Thirteen-month-old conjoined twin boys were successfully separated last Friday after a rare 27-hour surgery at a New York City hospital.
Born conjoined at the head last September, the 13-month-old twins—Jadon and Anias McDonald— were born with a condition called craniopagus, which means they shared a portion of their skull and brain tissue.
Although the McDonalds are from Coal City, Illinois, the surgery was performed at Montefiore Medical Centre in New York City and led by pediatric neurosurgeon Dr. James Goodrich, who “used high-tech imaging systems to help fully detach the boys’ skull and brain tissue,” according to The Independent.
The surgery to separate the twins required a team of 40 experts, who worked from Thursday morning to 2 a.m. on Friday to separate the twin boys.
During the procedure, surgeons found a five-by-seven centimeter area of brain tissue with no clear line of distinction.
“Dr. Goodrich had to make the call and the final cut based on his instinct,” the boys’ mother Nicole McDonald wrote on Facebook.
According to the University of Maryland Medical Center, craniopagus twins are rare, with only 2 percent of conjoined twins being born connected at the head.
Ms. McDonald indicated the rarity of the situation on her Facebook page explaining that “craniopagus twins occur in one in every ten million live births. There are four million births in the U.S. every year. So far in all of my research I have yet to find a set of twins like mine born in the United States in the last 20 years.”
Ms. McDonald posted a picture of Jadon on Facebook while Anias was still undergoing surgery. She said that Jadon handled the procedure like “a rock star.” However, Anias’ blood pressure and heart rate dropped during the surgery, and doctors “are predicting that at first he may not be able to move one or both sides of his body, based on the area of brain that was dissected.”

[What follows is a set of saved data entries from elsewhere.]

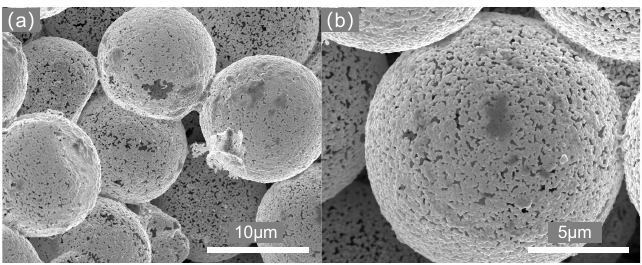
Figure 2. Structural characterization of hollow Au foam: main backbone consisted of hollow sphere-packing model ( a ) and bicontinuous network in the shell ( b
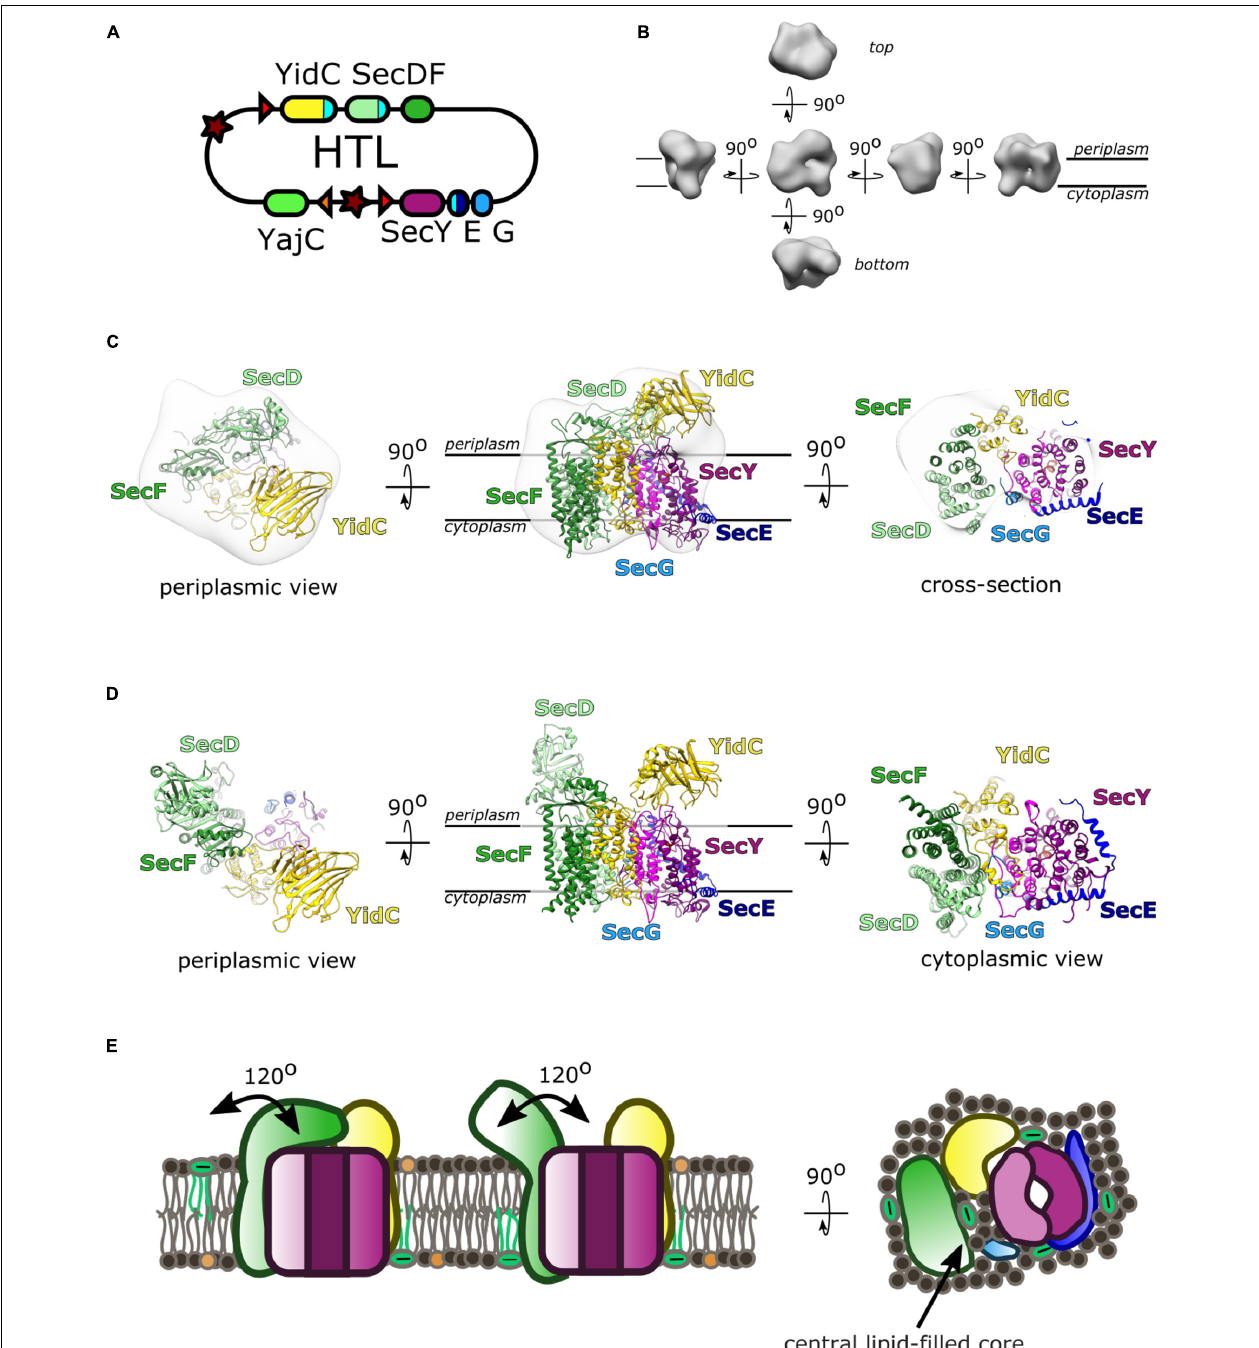
FIGURE 3 | The Holo-translocon of E. coli . (A) Plasmid system for expression of HTL (Bieniossek et al., 2009). (B) 14 Å resolution electron density of HTL in amphipols (EMD:3506; Botte et al., 2016). (C) Computational fitting of individual components of HTL to this density (PDB:5MG3 Botte et al., 2016). SecDF (green; SecD P1 domain, light green), YidC (yellow), SecYEG (magenta, dark blue, light blue). (D) A suggested alternate conformation of this complex where SecDF periplasmic domain is rotated into the I -form (Martin et al., 2019). (E) Schematic of HTL depicting SecDF rotation and the central lipid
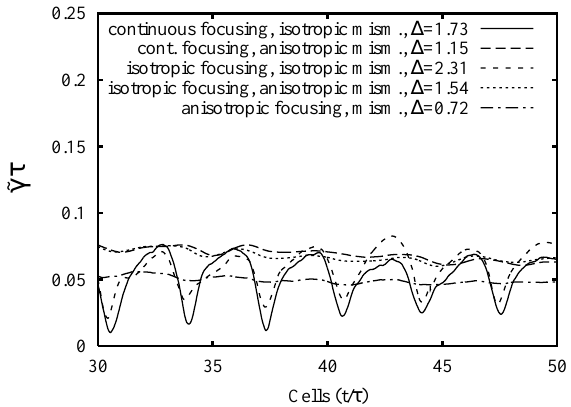
FIG. 8. Normalized friction coefficients ˜ gt for 10 000 simu- lation particles versus the number of cells obtained by 3D simu- lations of different focusing systems and matching conditions at s 0 (cid:1) 60 ± , s (cid:1) 15 ± per cell, for a normalized correlation time dt (cid:1) t (cid:1) 0.4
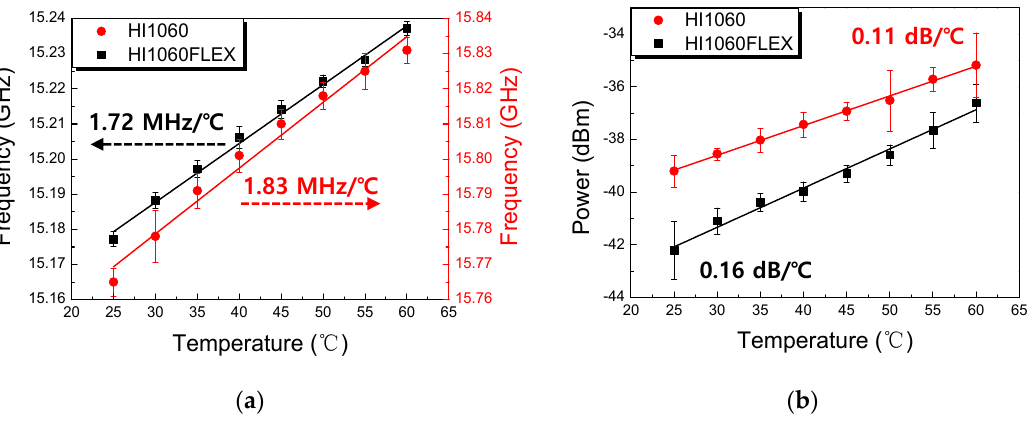
Figure 6. Temperature-dependent Brillouin peak parameters for HI1060 and HI1060FLEX fibers with the incident power of 55 mW. ( a ) The Brillouin frequency ν B and ( b ) the peak power. The fiber lengths were 500 m.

The twins still face “a long road of recovery and rehabilitation,” the Montefiore’s Hospital statement said.
“We are standing on the brink of a vast unknown,” Nicole McDonald wrote on her Facebook page. “The next few months will be critical in terms of recovery and we will not know for sure how Anias and Jadon are recovering for many weeks.”
The brothers underwent a string of medical tests before the surgery and a GoFundMe page was set up to raise money for the treatment.
The craniopagus-separation surgery performed on the McDonald twins was the 59th such surgery in the world since 1952, according to CNN.